Now that we know what data we have access to, how to access it and how to collect the entire available dataset, we want to see how to work with the downloaded dataset and see how comparable each of the jobs and tests are. And like most initial data exploration, we're now left with a few more questions then we had at the beginning.

What are some of the questions we are still left with?

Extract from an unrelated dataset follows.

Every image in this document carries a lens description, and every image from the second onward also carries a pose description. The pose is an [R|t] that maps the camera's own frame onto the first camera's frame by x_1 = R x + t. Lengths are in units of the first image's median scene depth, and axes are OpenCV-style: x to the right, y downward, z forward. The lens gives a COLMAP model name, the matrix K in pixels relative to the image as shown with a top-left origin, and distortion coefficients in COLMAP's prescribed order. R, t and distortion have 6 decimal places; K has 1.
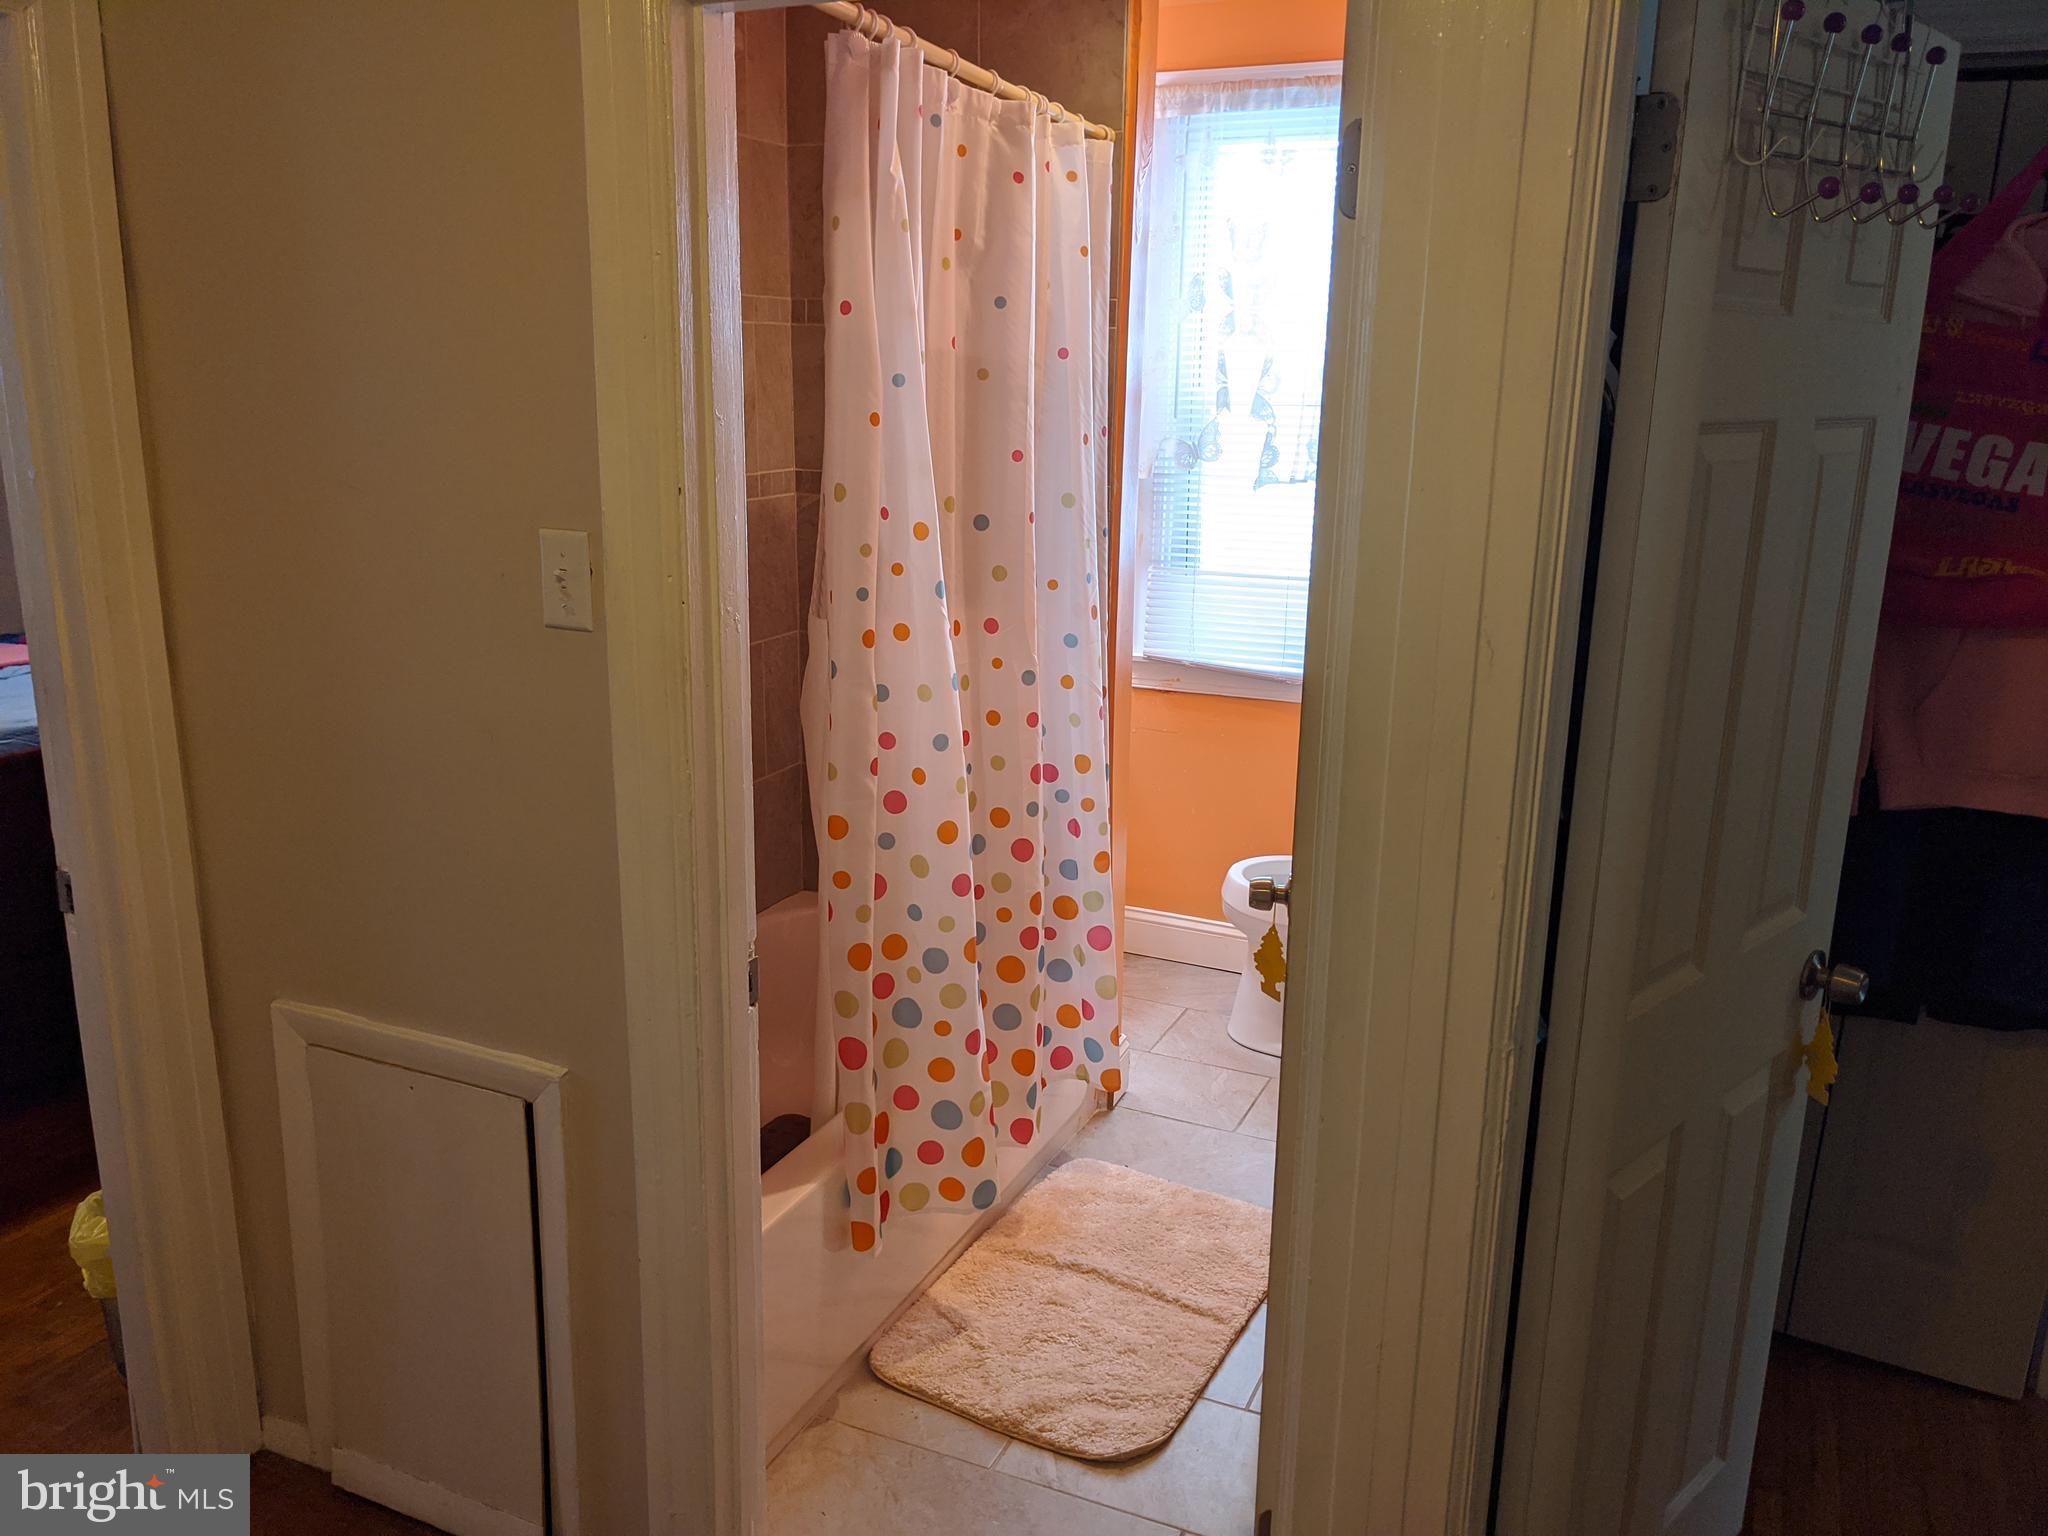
lens RADIAL K [[1637.8, 0, 1024.0], [0, 1637.8, 768.0], [0, 0, 1]] dist [0.004616, -0.000792]
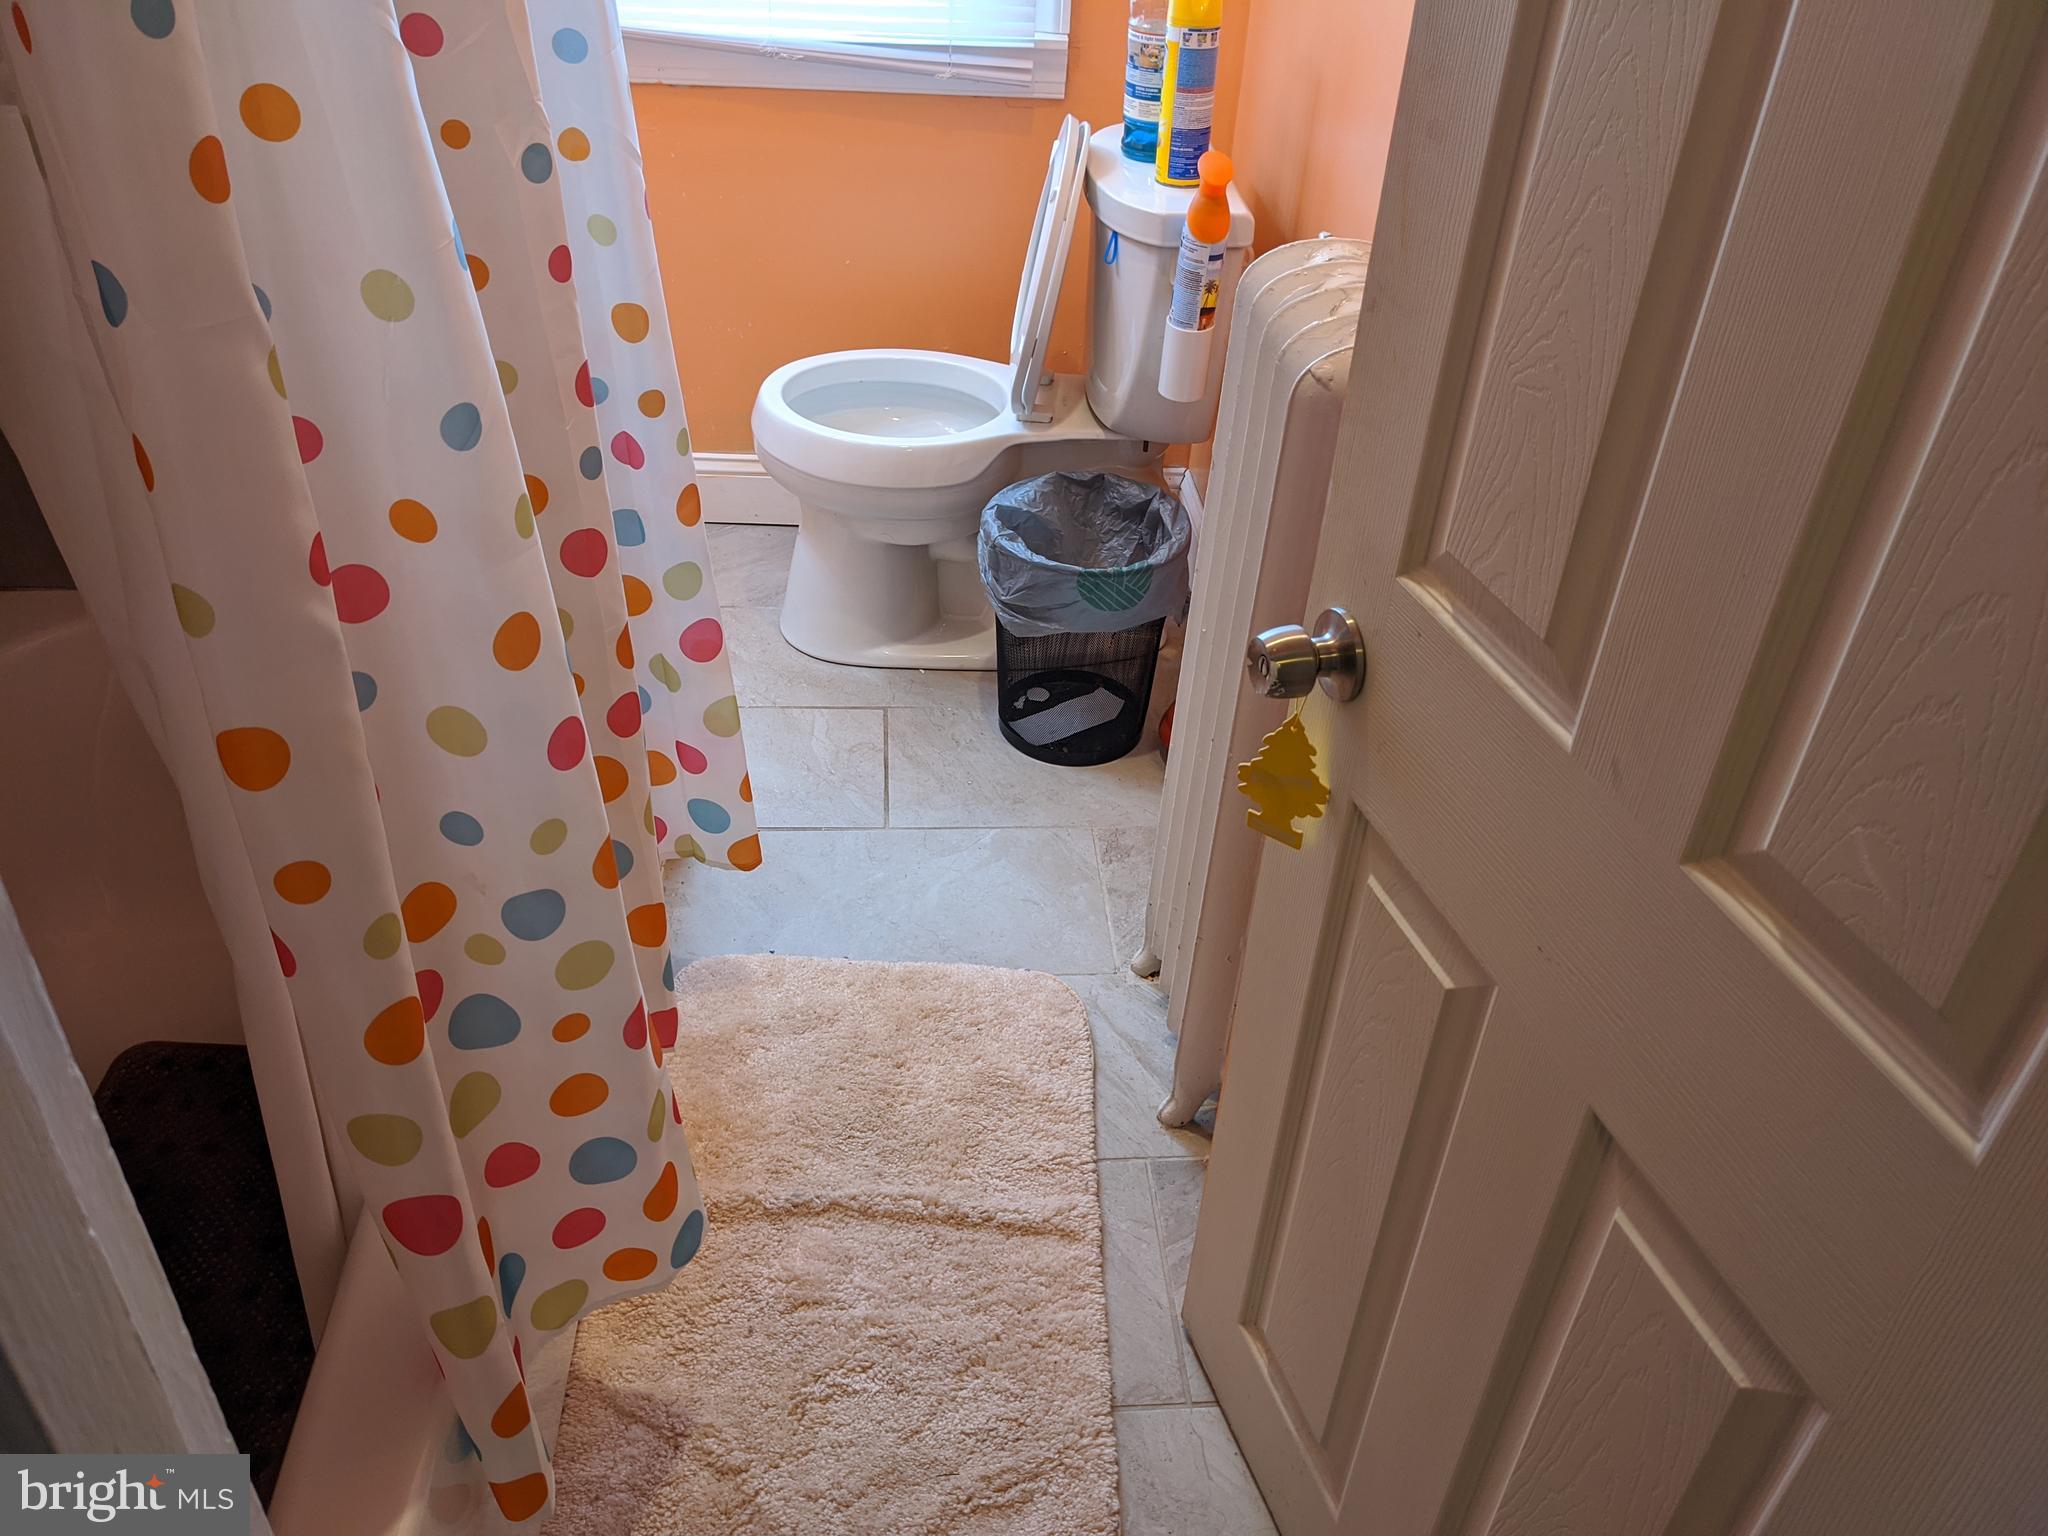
lens RADIAL K [[1637.8, 0, 1024.0], [0, 1637.8, 768.0], [0, 0, 1]] dist [0.004616, -0.000792]
pose [[0.884649, -0.256652, 0.389263, -0.092597], [0.087460, 0.911391, 0.402142, -0.074473], [-0.457981, -0.321709, 0.828708, 0.564702]]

How comparable are the testgrids?
How do we analyze them in aggregate to learn from their combined behavior?
How many/ which tests do they all have in common?
Are their time series dates comparable?
Are there sub-groups that should only be compared with one another?
Is looking at the grid matrices independent of test names a valid approach for issue identification?
What is the expected behavior of a test over time across multiple jobs.
How does the entire test platform/specific tests perform on a given day?
How does the entire test platform behavior evolve over time.
Is there sufficient data here for useful ML approaches?
Can we develop some meaningful alerting/ problem identification with the results of the above questions?

I think there are enough additional questions here that its growing beyond the scope of this notebook. Let's go ahead address these more complex data set questions in the next EDA notebook.